Sherine Abdel Wahab, chanteuse populaire égyptienne de 38 ans, est poursuivie en justice pour une allusion à l'absence de liberté d'expression dans son pays. Lors d'un concert à Bahreïn la semaine dernière, celle qui anime une version égyptienne de l'émission The Voice a dit sur scène : «Ici je peux parler librement, alors qu'en Egypte je serais emprisonnée.» Dans les 48 heures, une plainte a été déposée contre la chanteuse pour «atteinte à la réputation de l'Egypte». Puis l'Union des musiciens égyptiens a décidé d'interdire à la jeune femme de chanter tandis que le président de ce syndicat, le très célèbre chanteur Hani Chaker, a considéré que «Sherine a commis une très grande faute cette fois-ci».

La chanteuse est en effet une récidiviste. L'an dernier, elle avait été condamnée à six mois de prison avec sursis pour avoir affirmé que le Nil était pollué. Elle a été relaxée en appel après avoir présenté des excuses pour sa «mauvaise blague». Ces derniers jours, Sherine s'est de nouveau confondue en excuses après sa sortie au Bahreïn en appelant à la clémence du Président Sissi et en jurant qu'elle «aime l'Egypte».

Critiques interdites

Cette nouvelle affaire a suscité des débats animés sur les réseaux sociaux entre pourfendeurs et défenseurs de Sherine dans tous les pays arabes où la chanteuse compte de nombreux fans.

«Personne n'aurait peut-être su ce que Sherine a dit ou fait lors de son spectacle au Bahreïn. Mais grâce à l'avocat Samir Sabri, qui a porté plainte contre elle, et à l'Union des musiciens, qui l'a condamnée, l'affaire est connue et la question de la liberté d'opinion en Egypte est soulevée partout», écrit une internaute. L'intolérance totale du pouvoir égyptien pour la moindre critique à son égard est surtout relayée par des personnalités et des organisations constituées dans la société égyptienne, favorables au régime du président Al-Sissi.

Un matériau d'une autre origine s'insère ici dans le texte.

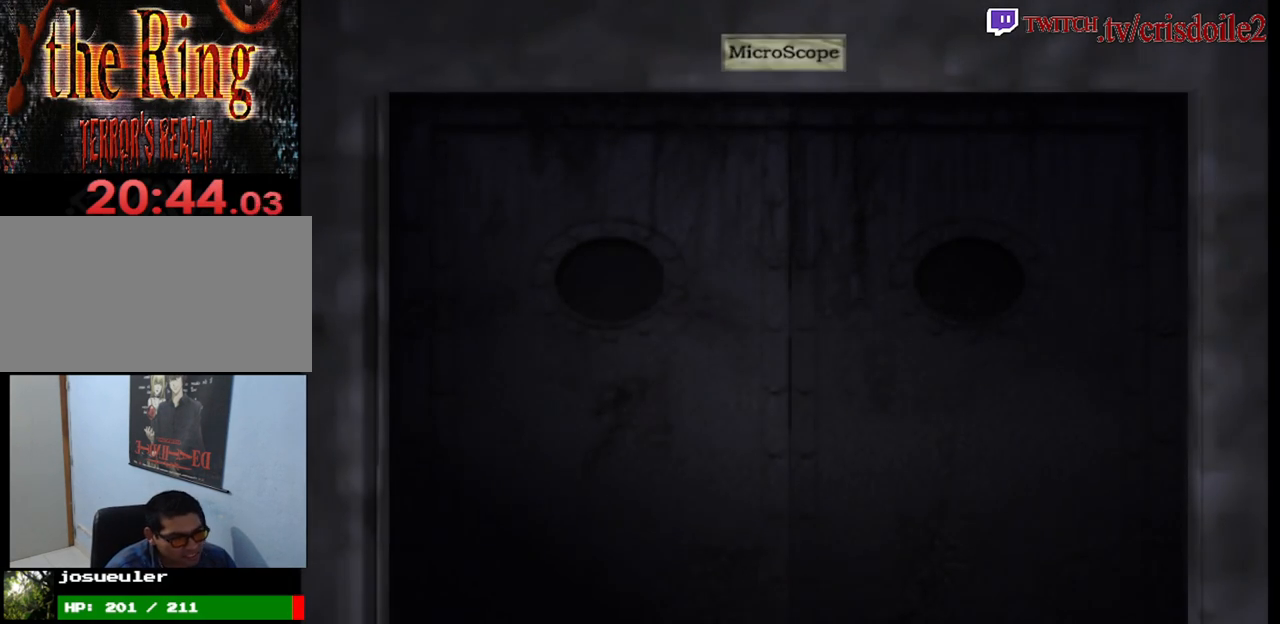
Gameplay with a controller (arcade stick); each line is a JSON object with the inputs held at the frame after it. "events" lists button and stick changes between this image and that frame as [ms after this image, input, new state], when the widget could be followed in between. Not read: CROSS L1 L2 L3 R3 SQUARE.
{"buttons": [], "left_stick": "center", "events": []}
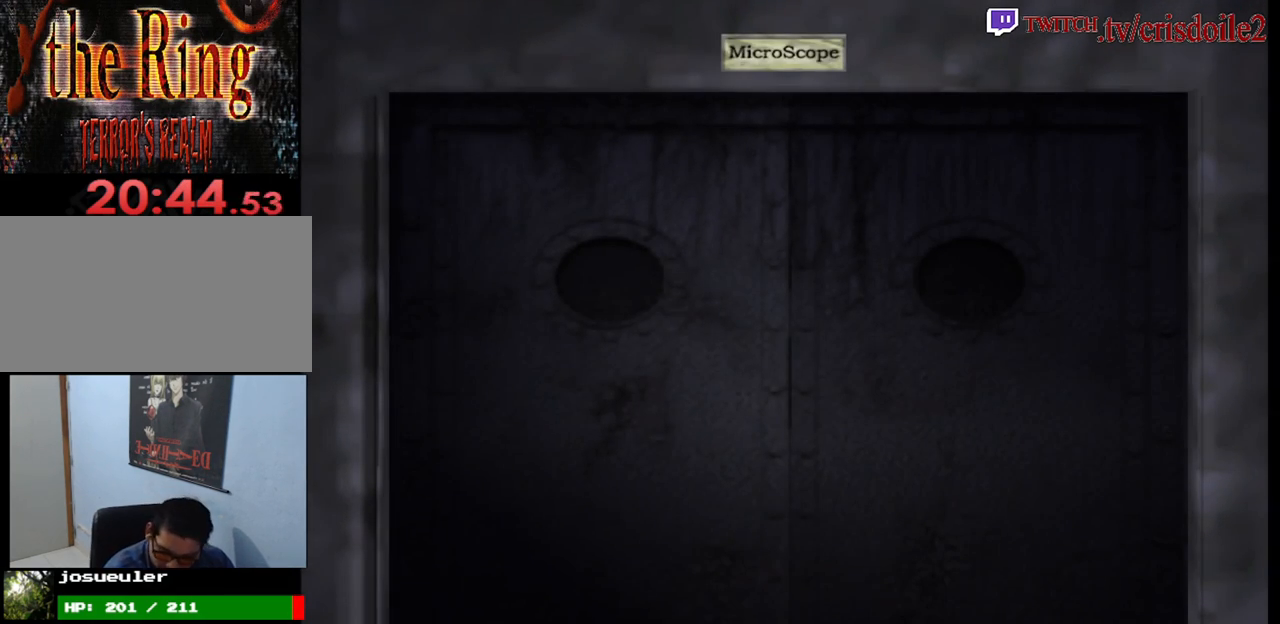
{"buttons": [], "left_stick": "center", "events": []}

Le cas Sherine s'ajoute en effet à bien d'autres sanctions et condamnations visant des intellectuels ou des artistes égyptiens. Une semaine auparavant c'est l'écrivain de renommée internationale Alaa el-Aswany, auteur du célèbre roman l'Immeuble Yacoubian, qui a été «accusé dans une affaire militaire» pour ses positions anti-Al-Sissi. Deux célèbres acteurs égyptiens, Amr Waked et Khaled Abol Naga, vivant hors du pays, ont été interdits d'exercer leur art en Egypte pour «haute trahison» après avoir publiquement critiqué le régime du Président, a annoncé mercredi le Syndicat égyptien des acteurs. Les comédiens, connus pour leurs critiques du pouvoir égyptien, avaient rencontré des membres du Congrès américain pour discuter de la situation des droits humains en Egypte. Ils sont accusés de «haute trahison contre la nation et le peuple égyptien» et de vouloir nuire à «la sécurité et la stabilité de l'Egypte».